L’attaque sans précédent de l’Iran (300 projectiles, drones et missiles) répondait à la frappe israélienne contre son consulat de Damas. Israël a répliqué de manière ciblée sur le sol iranien. Puis, miracle : les deux ennemis jurés, par un subtil jeu de canaux diplomatiques (Oman, Qatar, États-Unis), ont éteint l’incendie avant qu’il ne ravage tout. Une escalade fulgurante… et soudainement contenue.

L’étrange cessez-le-feu et les victoires autoproclamées :

Côté Israélien : la médaille est facile à accrocher. Grâce à une coalition internationale (États-Unis, Royaume-Uni, France, Jordanie…) et à son système de défense Iron Dome/David’s Sling, Tsahal affirme avoir intercepté 99% des projectiles. Victoire défensive totale ! Les médias occidentaux ont largement relayé ce récit, saluant l’efficacité et la « maîtrise ».

Côté Iranien : le Président Raïssi clame une victoire stratégique. L’Iran a restauré sa « dignité » en frappant directement le territoire israélien – une première – sans déclencher de guerre totale grâce à une riposte israélienne volontairement limitée. Pour Téhéran, la démonstration de force est faite, la dissuasion rétablie, et le régime sort grandi aux yeux de son « Axe de la Résistance ». Victoire politique !

La Réalité des Faits : les dégâts matériels directs furent minimes des deux côtés. Aucune escalade majeure. Le statu quo antérieur  est rapidement revenu. Le cessez-le-feu n’est pas une paix, mais un retour à l’hostilité contenue d’avant le 1er avril (frappe de Damas).

 Le grand guignol des victoires

Les médias occidentaux : dans leur empressement à couronner Israël, certains ont transformé une défense réussie (indéniable techniquement) en une victoire militaire écrasante sur l’Iran. Comme si intercepter des drones revenait à marcher sur Téhéran… Un récit parfois simpliste, voire complaisant, qui occulte la nature complexe de l’équilibre de la terreur régionale et le rôle crucial de la dissuasion américaine. Les Proclamations de Raïssi : Son discours victorieux est un chef-d’œuvre de realpolitik théâtrale. Transformer une riposte israélienne calibrée pour éviter l’escalade (et probablement exigée par Washington) en preuve de la lâcheté ou de la faiblesse de l’ennemi relève de la gymnastique rhétorique. Mais c’est efficace pour le public interne et régional. Le vainqueur invisible : le vrai gagnant  de cet épisode pourrait bien être… l’évitement d’une guerre régionale. Les États-Unis, en retenant fermement Israël d’une contre-attaque massive, ont préservé leurs intérêts. Le cessez-le-feu est une défaite pour ceux qui rêvaient d’un embrasement généralisé.

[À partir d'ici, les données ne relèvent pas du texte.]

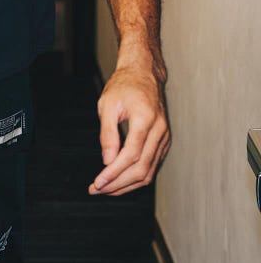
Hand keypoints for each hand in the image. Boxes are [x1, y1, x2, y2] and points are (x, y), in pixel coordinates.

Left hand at [89, 62, 170, 196]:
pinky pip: (152, 165)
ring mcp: (164, 137)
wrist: (144, 73)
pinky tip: (121, 180)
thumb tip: (107, 161)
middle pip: (141, 169)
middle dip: (118, 184)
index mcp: (145, 119)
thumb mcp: (108, 104)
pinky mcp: (163, 141)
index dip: (114, 173)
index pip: (131, 155)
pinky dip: (136, 177)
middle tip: (98, 189)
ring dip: (127, 185)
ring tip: (106, 189)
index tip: (98, 182)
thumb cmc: (124, 85)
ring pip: (149, 171)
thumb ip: (108, 134)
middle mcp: (159, 131)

Les grands perdants (Toujours les mêmes) : Au milieu de ce théâtre où chacun jubile, un silence assourdissant entoure les civils palestiniens de Gaza. Pendant que les grandes puissances jouaient avec le feu nucléaire, les bombardements et la famine se poursuivaient implacablement à Rafah et ailleurs. Leur calvaire, lui, ne connaît aucun cessez-le-feu médiatisable. . L’épisode israélo-iranien a même détourné l’attention de la tragédie en cours.

Le cessez-le-feu israélo-iranien n’est pas la victoire de l’un sur l’autre, mais une reconnaissance mutuelle des risques insensés d’une guerre ouverte. C’est une victoire de la réalpolitik et de la peur partagée. Les médias occidentaux ont parfois cédé à la facilité du récit héroïque israélien, minimisant la portée symbolique de la frappe iranienne et les calculs complexes derrière la retenue israélienne. Quant au Président Raïssi, son discours victorieux est avant tout un outil de propagande interne et régionale, masquant mal que l’Iran aussi a reculé au bord du précipice. Le seul triomphe tangible est celui de l’apaisement immédiat… pendant que l’incendie continue de couver ailleurs, loin des projecteurs braqués sur ce duel de prestige. La vraie guerre, celle qui tue chaque jour des innocents dans l’indifférence croissante, se poursuit à Gaza. Et là, personne ne peut sérieusement parler de victoire.